In 2008 we delivered strong revenue and profit growth, despite an increasingly challenging economic environment as the year progressed. Total Group revenue grew 5.9% to almost £2.8 billion. We increased normalised profit before tax by 11.3% to £202.4 million (before discontinued operations).
In its first full year as part of the Group, National Express East Coast met all its franchise commitments, saw revenue growth of 9% and passenger growth from 18.1 million to 18.7 million. In East Anglia, we achieved passenger revenue growth of 6%, while profit is now underpinned by revenue support.
We integrated our UK Bus and Coach businesses at the start of the year, yielding benefits from merging back office functions and sharing operational expertise. New bus partnerships are delivering a sustainable, defensible business in the recessionary environment.
In North America, our Business Transformation project maintained momentum with the opening of our central operations centre and delivery of new technology in pilot stage across the first two US states. This will deliver sustainable competitive advantage in the industry.

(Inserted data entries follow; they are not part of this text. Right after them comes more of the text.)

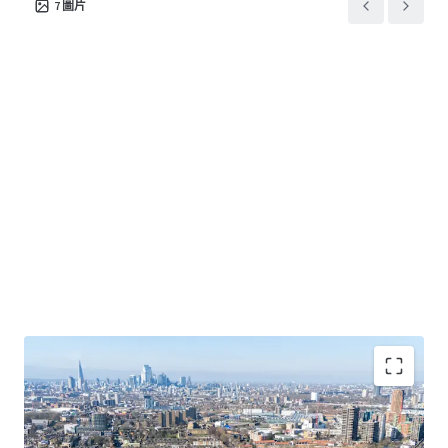
7
圖片
C2 Care Home use class proposed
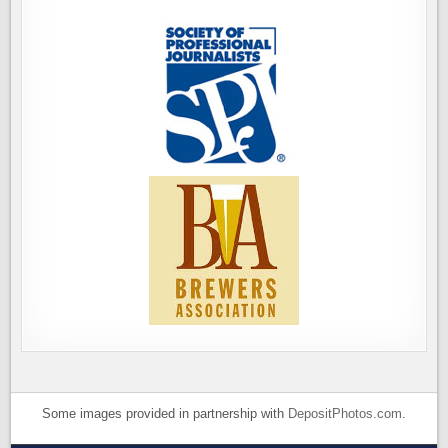
Some images provided in partnership with
DepositPhotos.com
.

The integration of Continental Auto in Spain continued through 2008, with the acquisition growing total revenue year on year, in local currency, by 40%. As the country's leading bus and coach operator, we have scale, long term concession contracts and new outsource opportunities to help offset the economic environment.
The global economy continues to face considerable uncertainty and we are not immune to the impacts of recession. Recognising these challenges, in the fourth quarter we announced plans to reduce headcount in the UK by 750, reducing our cost base by at least £15 million annually. In Spain, we have flexibility to reduce costs and services to reflect demand weakness on some routes.
With the onset of the 'credit crunch', we are focused on maximising cash generation from our naturally strong businesses. With the first Group debt facilities not maturing until September 2010, lower investment requirements and working capital reduction initiatives are planned to reduce net debt in 2009. In addition, despite strong earnings cover, it is also appropriate to rebase the dividend to conserve cash resources; the full year 2008 dividend is proposed to reduce to 22.72p per share, saving over £30 million in 2009. These initiatives should generate over £100 million of incremental cash in 2009.
While the future holds many challenges, we are taking the appropriate steps to ensure that National Express comes through the current recession resiliently. We have made cash management and the strengthening of our balance sheet our priority, benefiting from our significant recent investment.
Our strength is our portfolio of transport businesses – robust revenues in less economically sensitive bus markets in North America and the UK, flexibility to manage costs and services in coach across the UK and Spain, and government revenue support in rail in our East Anglia franchise.
The East Coast rail franchise is undoubtedly exposed to recessionary impact, with a high fixed cost base and no revenue underpin until 2011. We are committed to sustainable delivery of the franchise, enhancing service and building on a highly successful first year. We have engaged with Government to explore ways to offset the impact of lower growth, whilst delivering value through the franchise premia, given that this, like many other franchises, was constructed in very different economic conditions. Alongside this, we have also developed our own 'self help' cost reduction plans, which will be implemented to reflect the difficult economic conditions. We expect financial performance in Rail to weaken in 2009 but to remain profitable, after taking account of our cost reduction plans, with a resilient performance from our other, less economically sensitive businesses.
Despite the challenges of 2008, we delivered a strong operating performance. We are focused on delivering a resilient performance in 2009, through robust cost management and revenue optimisation, built on a stronger financial platform. As people become more selective in how they spend their money, they will turn to those suppliers they know and trust to provide the best value for money. Thanks to our outstanding track record in delivery, constantly improving service levels and a well-deserved reputation for competitive pricing, we will ensure that National Express is well placed to benefit from this continuing trend.